··· Given text

Rachel Sibley: “Technology is personal. It tells a story”

September 21, 2017

In less than 10 days, IT Arena 2017 will gather some of the most aspiring global entrepreneurs, investors and CEOs from the world’s leading brands. Let’s introduce you to another amazing speaker who will take the stage at Arena Lviv Stadium. We talked to Rachel Sibley, Vice President at Leap Motion. Read more about her view on technology, the link with dancing and VR/AR and her personal experience as a woman in tech.

Dancing at a conference

You wrote that “tech is not external to us. It’s as an extension of us; its nature should be not only our responsibility but a welcome challenge”. How do you see our lives change with tech?

Technology is no more or less than an extension of our selves.  Steam engines extended our capacity to move efficiently at speed. Bifocal lenses extended our ability to see with clarity up close and at distance. Mobile phones extended our capacity for communication and, increasingly, computation and learning. Virtual and Augmented Reality extend our ability to manipulate information and knowledge and project ourselves into new worlds of our own imagining.

Every product is a result of the culture that creates it. And if that product is successful, that product then shapes culture. And the cycle repeats.

······

Work to be completed
Copy out the passage of the Rachel Sibley interview that begins with the words containing "Technology is no" and ends with "our own imagining.".

··· Entries shown

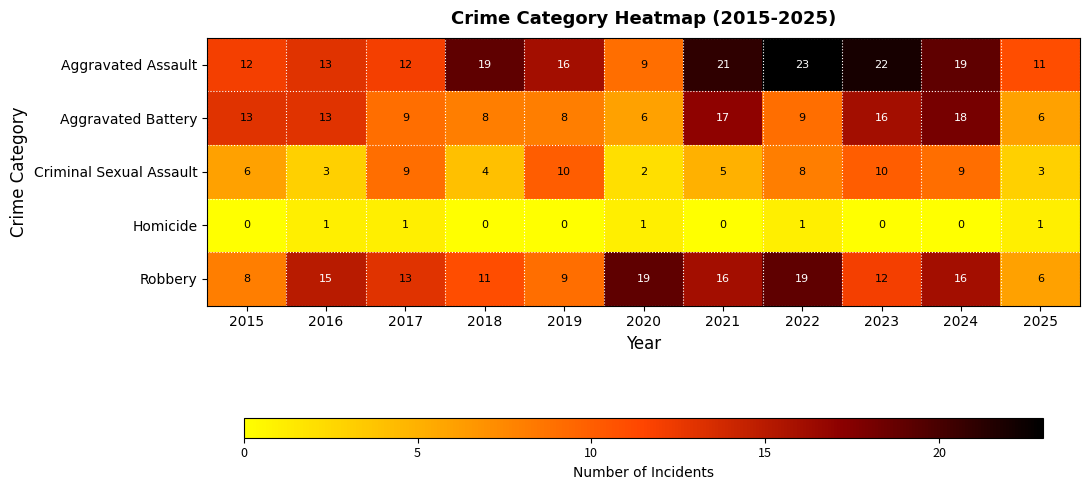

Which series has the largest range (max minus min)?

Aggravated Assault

······
··· Entries shown

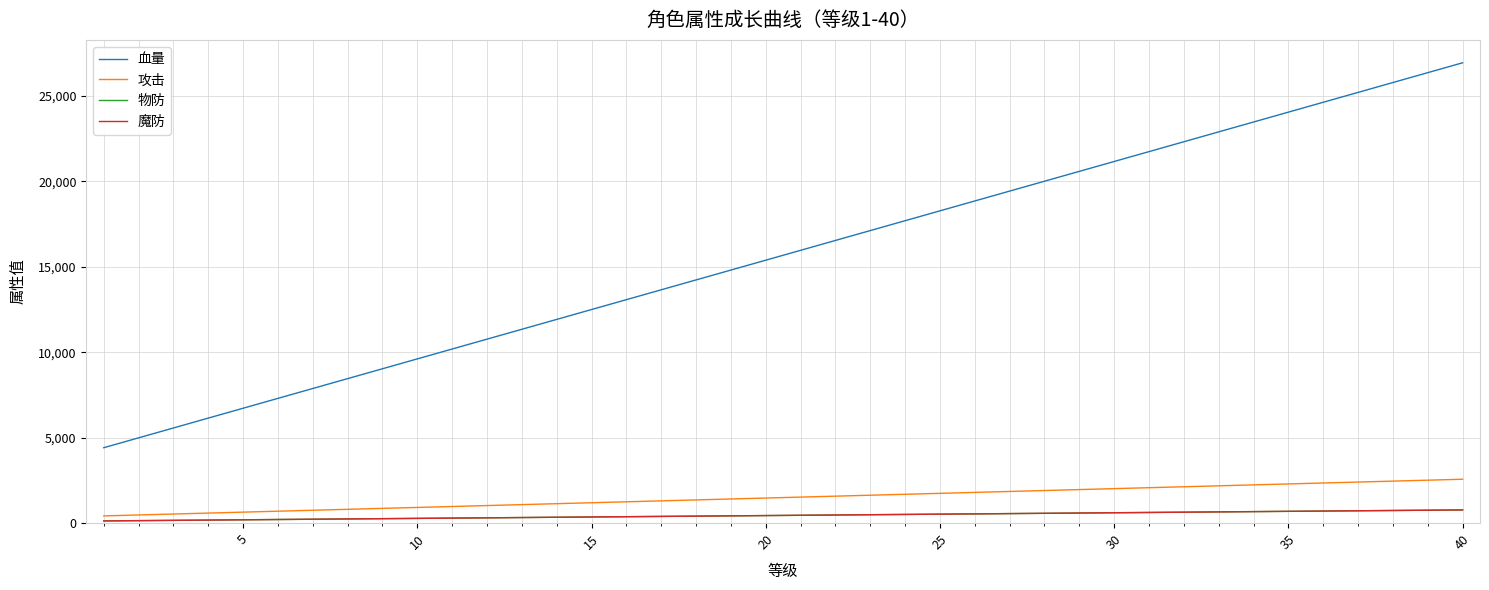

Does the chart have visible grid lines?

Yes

······

Response to the task
Technology is no more or less than an extension of our selves.  Steam engines extended our capacity to move efficiently at speed. Bifocal lenses extended our ability to see with clarity up close and at distance. Mobile phones extended our capacity for communication and, increasingly, computation and learning. Virtual and Augmented Reality extend our ability to manipulate information and knowledge and project ourselves into new worlds of our own imagining.